Route Optimization Algorithm and Big Data
For a successful algorithm implementation, it is required to note all involved data involve throughout the delivery system. This data may include;
How frequent customers order goods
Statistics of customers order
Areas with the most order and those with the least
Number of vehicles available for delivery
Geographical distance of pickup location to delivery
Some of these data are considered enough before the advancement of technology. Now, it is important customers are able to track their order. They need to be able to know the current location it is and how long it will take to get to them. Aside from that, the algorithm needs to be improved from simulations to being capable of instant permutation in the real world.
All of these are only possible through the integration of “big data”. Big data refers to a wide collection of data that can be used to improve how a company or software operate. As opposed to conventional software analytics, big data is used to gather data that surpass what traditional software can handle not even after multiple upgrades.
The gathered data are not mandatory to follow a specific pattern. A few years ago, all the unstructured data collected using big data compatible software would have been considered useless. Another key point to note about big data is that they are gathered from multiple sources and stored in multiple formats.
For instance, big data may include voice conversation of a customer representative with a customer, and at the same time stored along with the tracking information of the ordered goods. It may go further by including other data like the signed document of receipt and a picture of the order.

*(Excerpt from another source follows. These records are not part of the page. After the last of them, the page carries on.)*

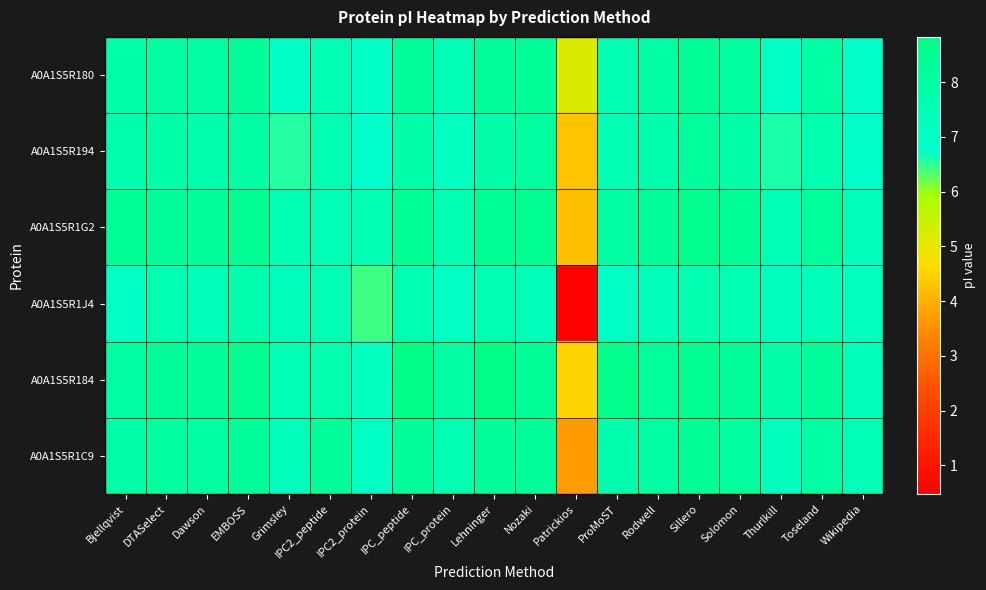

Reading right to left, extract all data points from this chart.

A0A1S5R180: Wikipedia=6.9	Toseland=7.9	Thurlkill=7.0	Solomon=8.1	Sillero=8.4	Rodwell=7.9	ProMoST=7.6	Patrickios=5.2	Nozaki=8.3	Lehninger=8.3	IPC_protein=7.5	IPC_peptide=8.2	IPC2_protein=6.9	IPC2_peptide=7.5	Grimsley=6.9	EMBOSS=8.2	Dawson=8.0	DTASelect=8.0	Bjellqvist=7.8
A0A1S5R194: Wikipedia=6.8	Toseland=7.6	Thurlkill=6.6	Solomon=7.8	Sillero=8.2	Rodwell=7.7	ProMoST=7.5	Patrickios=4.3	Nozaki=8.1	Lehninger=7.8	IPC_protein=7.1	IPC_peptide=7.8	IPC2_protein=6.8	IPC2_peptide=7.5	Grimsley=6.6	EMBOSS=7.9	Dawson=7.7	DTASelect=7.8	Bjellqvist=7.7
A0A1S5R1G2: Wikipedia=7.3	Toseland=8.2	Thurlkill=7.5	Solomon=8.3	Sillero=8.6	Rodwell=8.2	ProMoST=8.0	Patrickios=4.2	Nozaki=8.5	Lehninger=8.4	IPC_protein=7.6	IPC_peptide=8.4	IPC2_protein=7.5	IPC2_peptide=7.4	Grimsley=7.5	EMBOSS=8.4	Dawson=8.2	DTASelect=8.3	Bjellqvist=8.4
A0A1S5R1J4: Wikipedia=7.1	Toseland=7.3	Thurlkill=7.1	Solomon=7.6	Sillero=7.6	Rodwell=7.3	ProMoST=7.0	Patrickios=0.5	Nozaki=7.3	Lehninger=7.5	IPC_protein=7.0	IPC_peptide=7.5	IPC2_protein=6.4	IPC2_peptide=7.4	Grimsley=7.2	EMBOSS=7.7	Dawson=7.3	DTASelect=7.6	Bjellqvist=7.0
A0A1S5R184: Wikipedia=7.3	Toseland=8.2	Thurlkill=7.8	Solomon=8.2	Sillero=8.5	Rodwell=8.2	ProMoST=8.7	Patrickios=4.5	Nozaki=8.3	Lehninger=8.8	IPC_protein=8.0	IPC_peptide=8.8	IPC2_protein=7.1	IPC2_peptide=7.6	Grimsley=7.4	EMBOSS=8.5	Dawson=8.2	DTASelect=8.2	Bjellqvist=7.9
A0A1S5R1C9: Wikipedia=7.4	Toseland=7.9	Thurlkill=7.2	Solomon=8.1	Sillero=8.4	Rodwell=7.9	ProMoST=7.7	Patrickios=3.7	Nozaki=8.2	Lehninger=8.3	IPC_protein=7.6	IPC_peptide=8.2	IPC2_protein=7.0	IPC2_peptide=8.3	Grimsley=7.2	EMBOSS=8.2	Dawson=8.0	DTASelect=8.1	Bjellqvist=7.9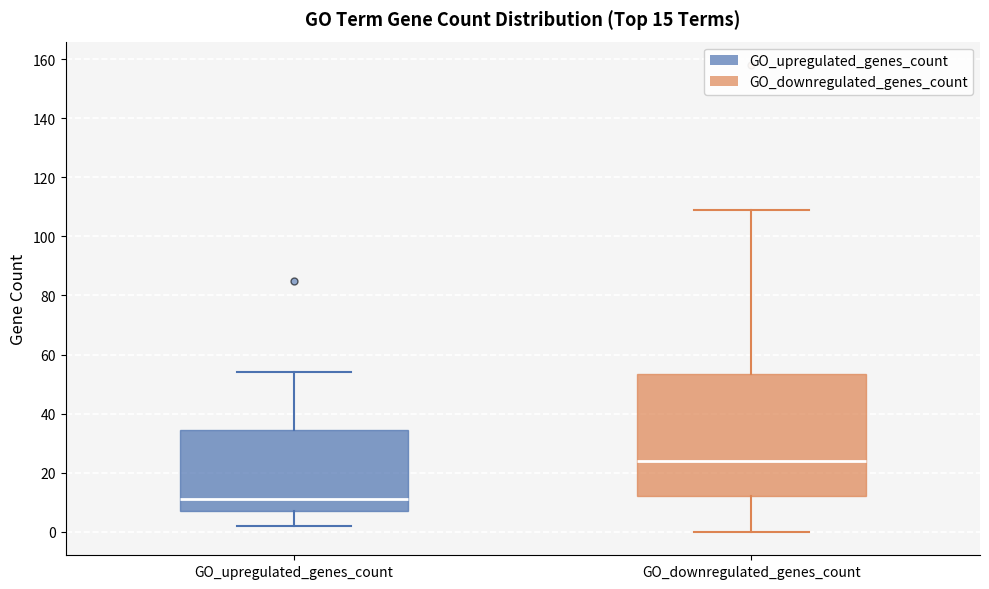

Which box's median line is the highest?

GO_downregulated_genes_count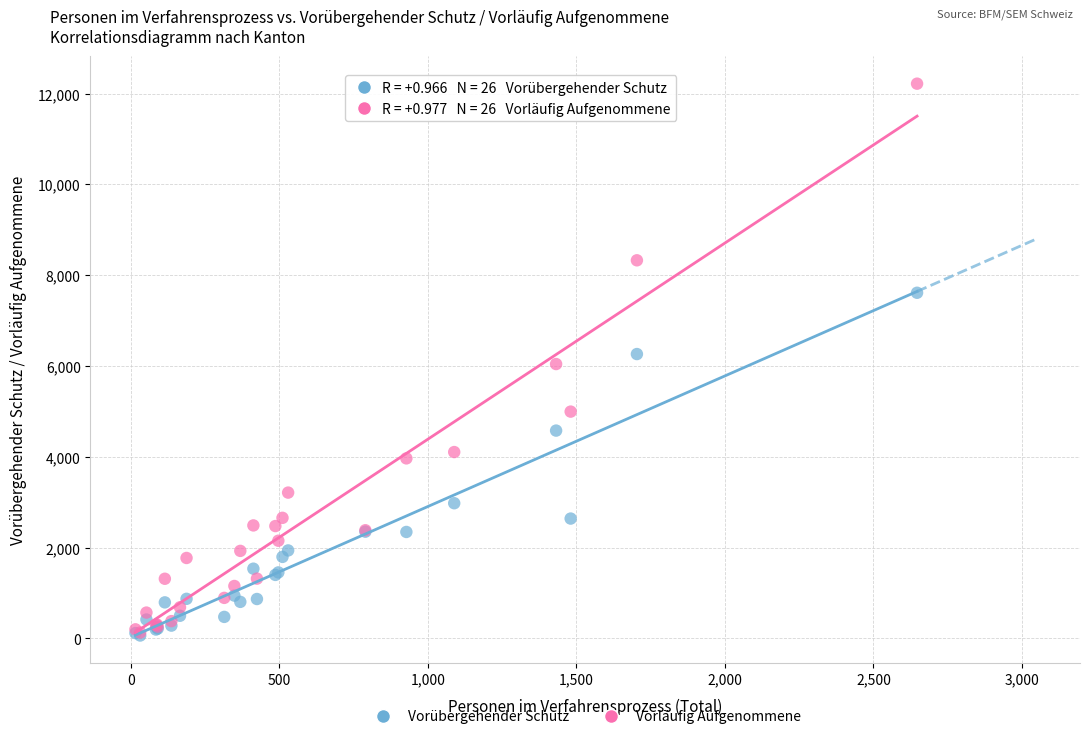

What are all the series names shown in the legend?

Vorübergehender Schutz, Vorläufig Aufgenommene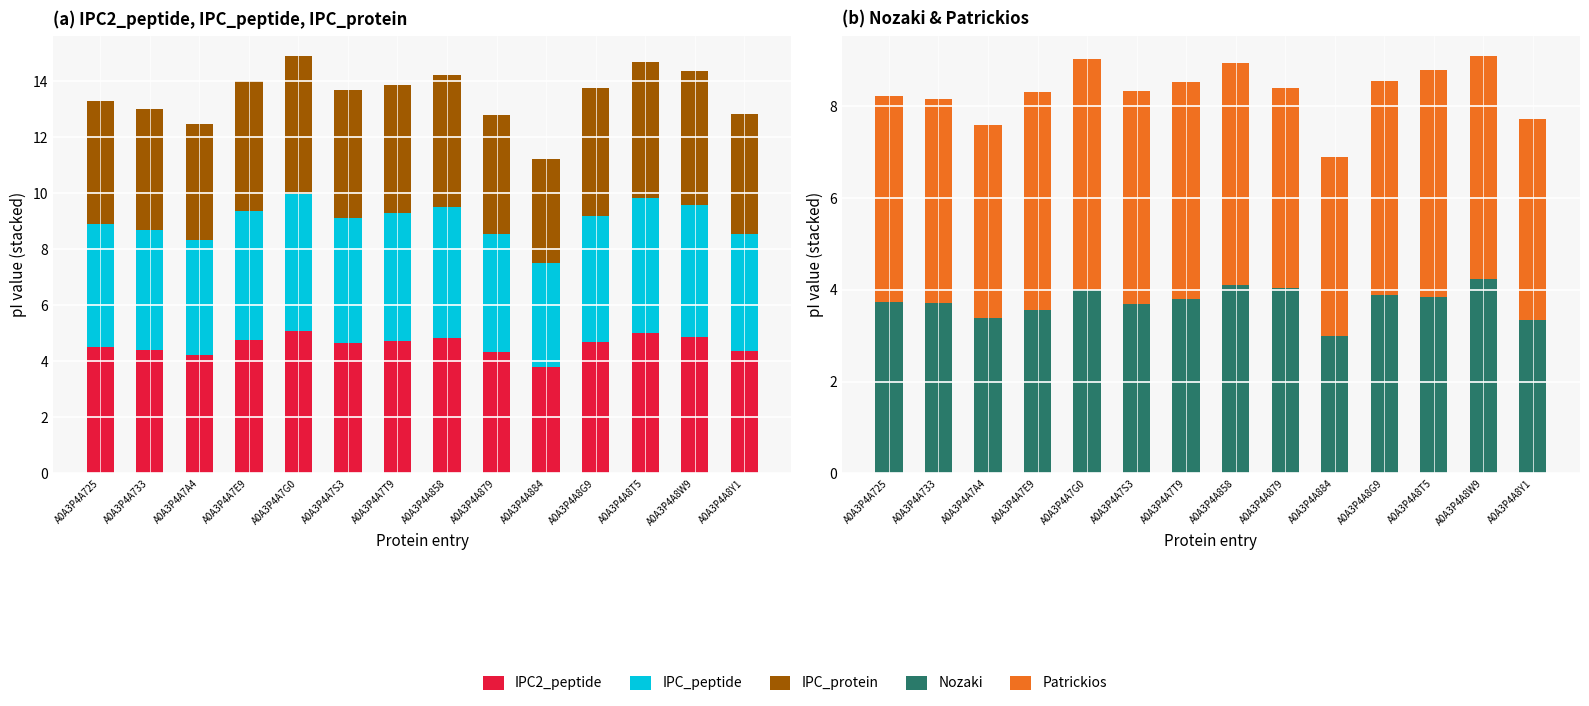

What value does the IPC_protein series have at A0A3P4A8T5?

4.9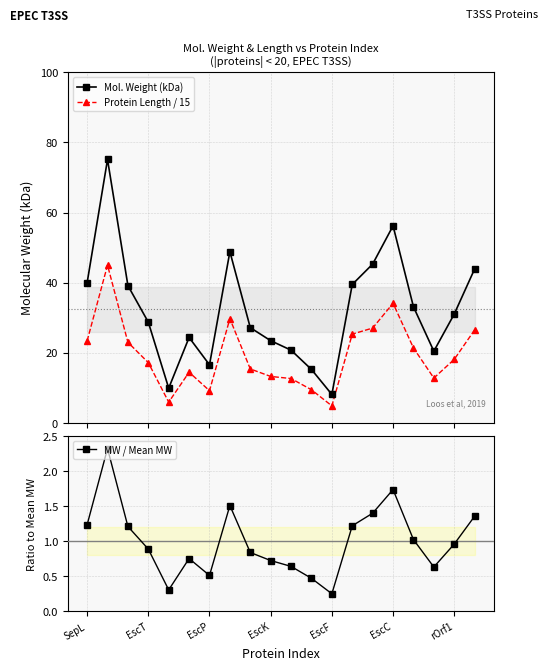

True or false: Protein Length / 15 has more than 1 points higher than both neighbors.

True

How Big Data Can Disrupt the Route Optimization Algorithm
Big data can be used by an electronic appliance manufacturer to track the performance of their product in homes of consumers. Whenever a product breaks down, the data is sent directly to the company through the embedded chip and a vehicle is scheduled to pick it up for repair even before the customer makes the call.
In instances when there is a need for a vehicle to pick up a product from a certain location, the use of big data can be employed to track the nearest vehicle and the pickup information can be instantly relayed.
Another way big data can transform the route optimization algorithm is by correctly predicting the market trend (i.e., daily order rate). News data, past orders trend, climate, and state of the economy are vital information that can be collected to forecast future orders and thus proper algorithm preparation of how to handle the orders.
Even though conventional route optimization is effective to some extent in predicting the optimal route for vehicles, big data can be used to detect the most efficient speed, time of the day and amount of fuel required to efficiently navigate these routes and probably even faster.
The use of route optimization has indeed disrupted how delivery system is operated saving companies extra cost and at the same time improving customers satisfaction. With the implementation of big data, the benefits experienced so far will be seen as the tip of an iceberg. Companies will be able to discover the number of orders coming in for the next day even when they are not yet in. They will also be able to gauge how satisfied their customers are and on top of it all, monitor the progress of drivers.
This technological invention is a way to improve the customers’ experience at a lesser cost.